Oxford's top police officer Brendan O'Dowda has described how he saved the life of a three-year-old child who had been run over by a car.

Superintendent O'Dowda has been given a Chief Constable's commendation - and little Mekeda Beckford, who spent months in a coma and suffered multiple broken bones, was on hand to help present it.

Mr O'Dowda had only just taken up the post of Oxford area commander and was doing an additional job at firearms command when he and his team came upon the scene of the accident in High Wycombe last July.

While his driver cleared the scene and stopped children pouring out of a nearby school getting close to the accident, Mr O'Dowda started work trying to save the youngster.

He said: "She had run out of her mother's arms in front of a car and gone right underneath the car and we had to get her out, which was pretty grim.

"She had stopped breathing and was lifeless and was hideously injured, with most of her bones broken and four fractures of the skull.

"I just grabbed her poor little body up, got her on to the grass verge and for about 25 minutes, I resuscitated her until the ambulance came."

Mekeda, who is from High Wycombe, was airlifted to the John Radcliffe Hospital in Oxford and spent months in a coma - with Mr O'Dowda visiting her every day.

Mr O'Dowda, who received his award from Mekeda, now four, and her mum Gemma, in an emotional ceremony at Drayton Park, near Abingdon, on Thursday, said: "A lot of the time on this job you go out and do your job and it is all for nothing because unfortunately the person dies.

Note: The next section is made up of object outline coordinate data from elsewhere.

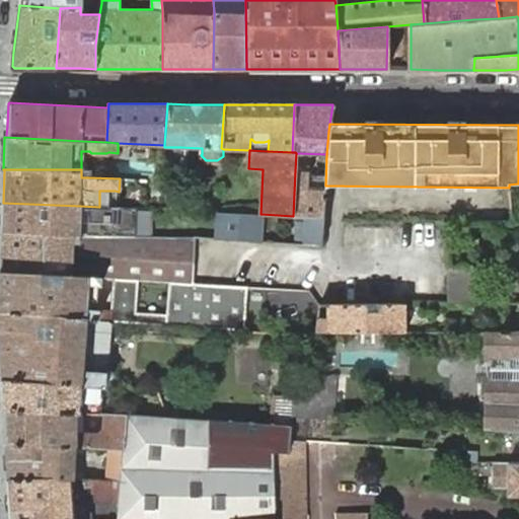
[(295,170),(293,216),(305,217),(323,217),(324,190),(307,189),(308,171),(295,170)]
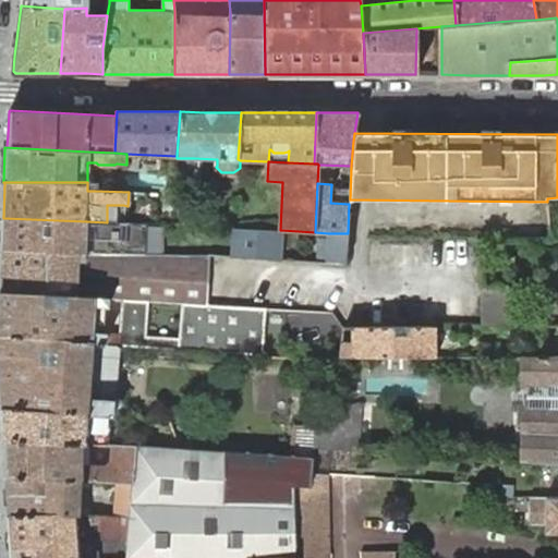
[(3,218),(1,251),(80,252),(85,252),(145,254),(145,223),(128,223),(123,223),(107,222),(86,221),(3,218)]
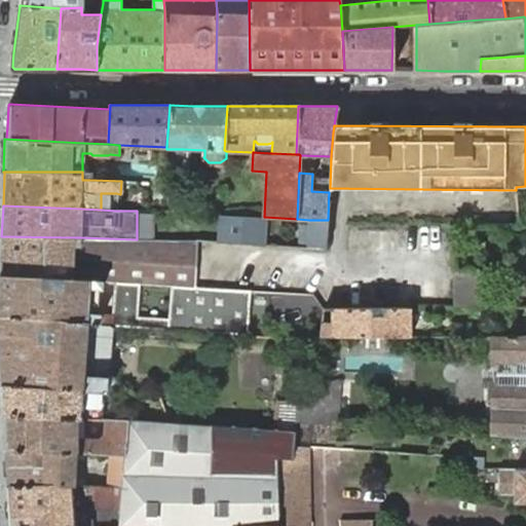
[(219,216),(218,241),(264,245),(265,217),(264,217),(219,216)]
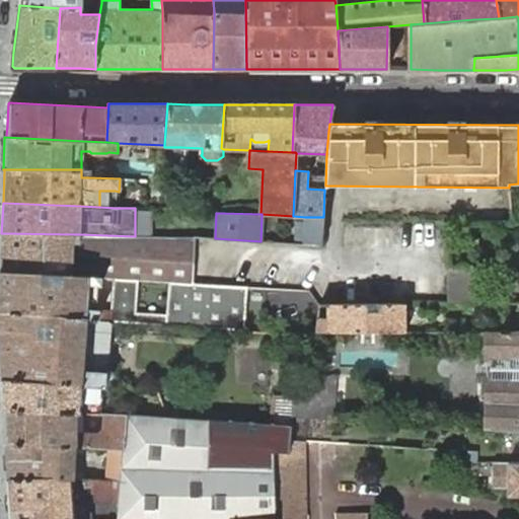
[(323,217),(305,217),(303,244),(321,245),(323,217)]
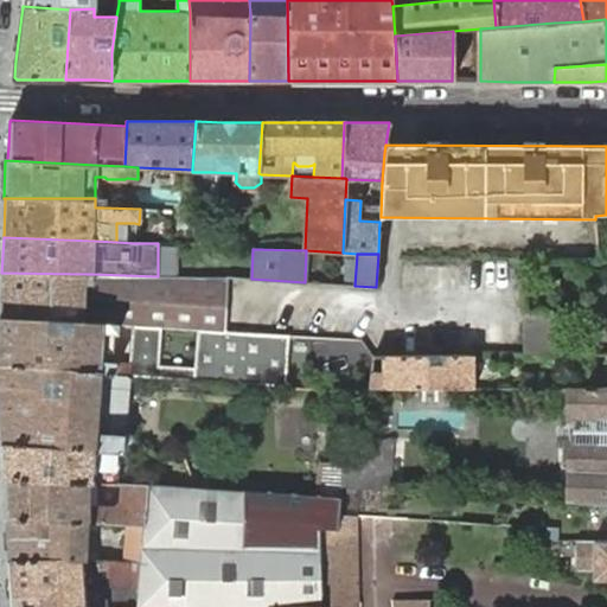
[(1,273),(0,296),(0,318),(85,324),(116,325),(160,327),(197,330),(224,332),(227,278),(158,276),(93,274),(87,274),(1,273)]
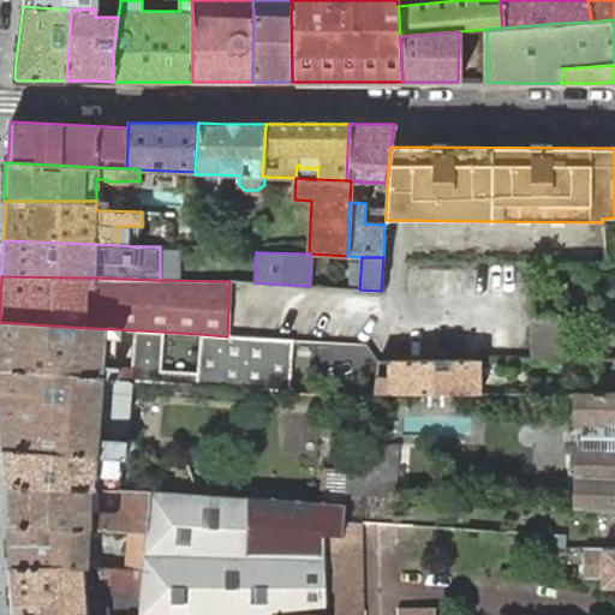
[(161,370),(162,332),(118,329),(87,328),(0,322),(0,368),(101,376),(115,377),(115,381),(127,381),(290,392),(293,340),(227,336),(199,334),(197,372),(161,370)]
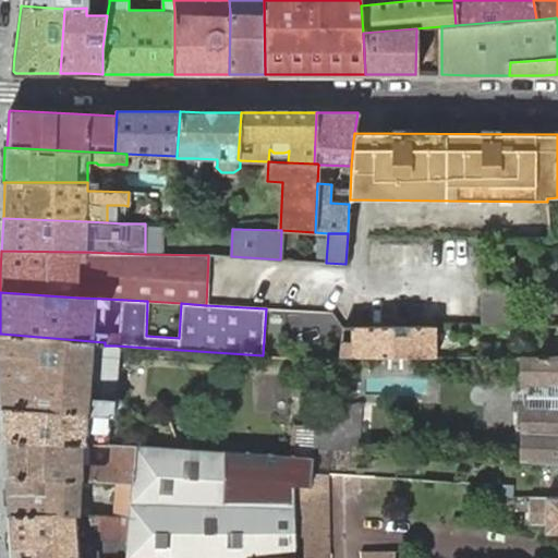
[(343,328),(338,356),(434,356),(433,327),(343,328)]
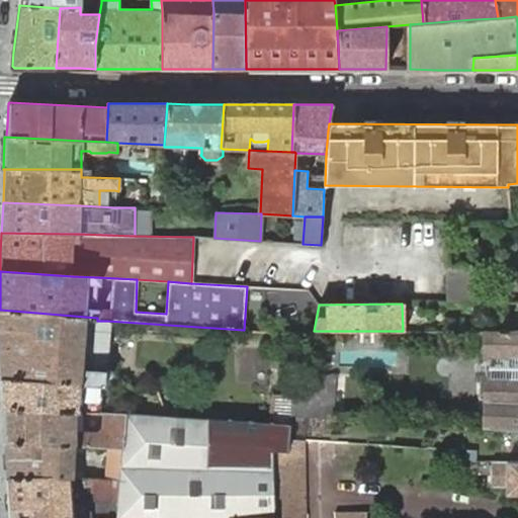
[(0,367),(1,379),(102,386),(103,386),(104,377),(108,377),(109,377),(110,377),(110,376),(111,376),(111,375),(111,374),(111,372),(111,371),(110,371),(109,370),(108,370),(104,370),(105,362),(106,344),(107,321),(97,321),(97,318),(85,317),(0,310),(0,367)]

"And it is very rare for senior officers like myself to be involved in something like this.

"But she pulled through and was a little angel, she was brilliant."

He added: "It makes me feel unbelievably proud. In the 24 to 25 years I have been in this work, it is by far the best thing I have ever done, in fact probably the best thing I have done in my life.

"I am incredibly proud and unbelievably happy for Gemma and Mekeda."

Father-of-four-Mr O'Dowda, who is 42 and lives in Kidlington, said the accident had "knocked him for six" and admitted he had broken all the rules by continuing to visit Mekeda while she recovered.

Mekeda has not yet fully recovered, but can run and talk again.

Mr O'Dowda received the award for his humanity, compassion and perseverance, and for the support he provided to her family.